Ya se sabe que el capitalismo no se chupa el dedo: no son incompatibles maldad e inteligencia.
Asombra ver a las pobres gentes con la boca abierta, no ante el pan, sino ante los canales de televisión financiados por los que les quitan el pan de la boca. El telespectador se debate entre una bipartidista oferta televisiva: por un lado los programas frívolos y superficiales, tales como ver a una mujer de rostro desfigurado pegándole patadas a un diccionario, o premeditadas escenas dirigidas al espectador de lágrima fácil, terrorismo emocional para que uno se sienta satisfecho de su empatía ( lástima mal camuflada de piedad ); por otro lado informativos de sesgada opinión, soldados con la misión de disparar subliminilidades a nuestro subconsciente con la artillería de imágenes descontextualizadas, a fin de reclutar esclavopensadores que comulguen ideológicamente con sus intereses económicos.
De nada sirve acudir a los periódicos: todo medio con gran poder de difusión lo es por gran poder económico,y quienes les extienden los cheques escriben, en el reverso de éste, las condiciones para seguir subvencionándolos.
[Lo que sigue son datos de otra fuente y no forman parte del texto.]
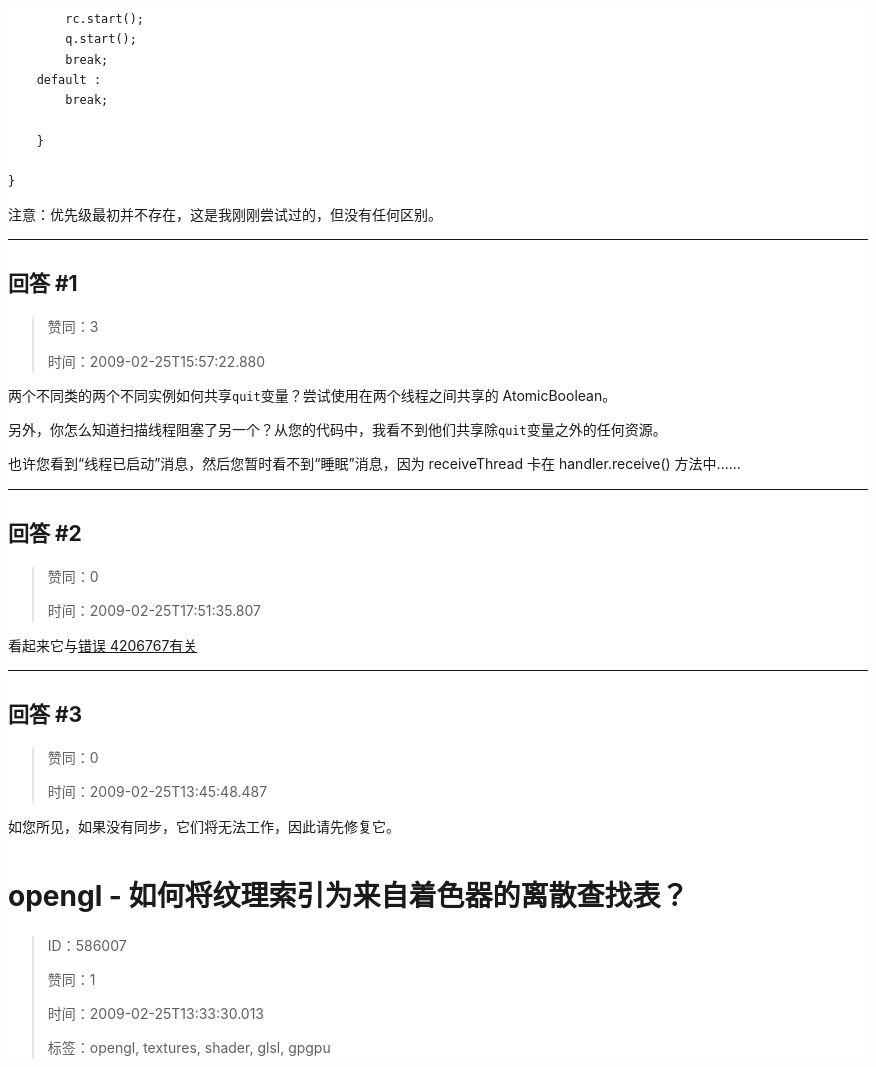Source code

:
 ```
        rc.start();
        q.start();
        break;
    default :
        break;      

    }

} 
```

注意：优先级最初并不存在，这是我刚刚尝试过的，但没有任何区别。

* * *

## 回答 #1

> 赞同：3
> 
> 时间：2009-02-25T15:57:22.880

两个不同类的两个不同实例如何共享`quit`变量？尝试使用在两个线程之间共享的 AtomicBoolean。

另外，你怎么知道扫描线程阻塞了另一个？从您的代码中，我看不到他们共享除`quit`变量之外的任何资源。

也许您看到“线程已启动”消息，然后您暂时看不到“睡眠”消息，因为 receiveThread 卡在 handler.receive() 方法中......

* * *

## 回答 #2

> 赞同：0
> 
> 时间：2009-02-25T17:51:35.807

看起来它与[错误 4206767有关](http://bugs.sun.com/bugdatabase/view_bug.do?bug_id=4206767)

* * *

## 回答 #3

> 赞同：0
> 
> 时间：2009-02-25T13:45:48.487

如您所见，如果没有同步，它们将无法工作，因此请先修复它。

# opengl - 如何将纹理索引为来自着色器的离散查找表？

> ID：586007
> 
> 赞同：1
> 
> 时间：2009-02-25T13:33:30.013
> 
> 标签：opengl, textures, shader, glsl, gpgpu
Todo un arsenal mediático y ruidoso para que el harapiento no oiga los ruegos de su estómago. La evidencia de este lavado (¿enmierdado?) de cerebro está en el fondo de las urnas: los nombres de los empobrecedores escritos con la trémula letra de los hambrientos. Si el refranero nos advirte de que no hay que morder la mano que nos da de comer, la realidad es otra: la gente lame la mano que le quita de comer. ¿ Qué argumentos, qué razones pueden convencer al convencido por medios tan eficaces, tan viscerales?
Una escena de cine me recuerda la actual relación entre ciudadanos e información: la del protagonista de «La naranja mecánica» sentado ante una gran pantalla recibiendo imágenes, atado y con los ojos abiertos contra su voluntad.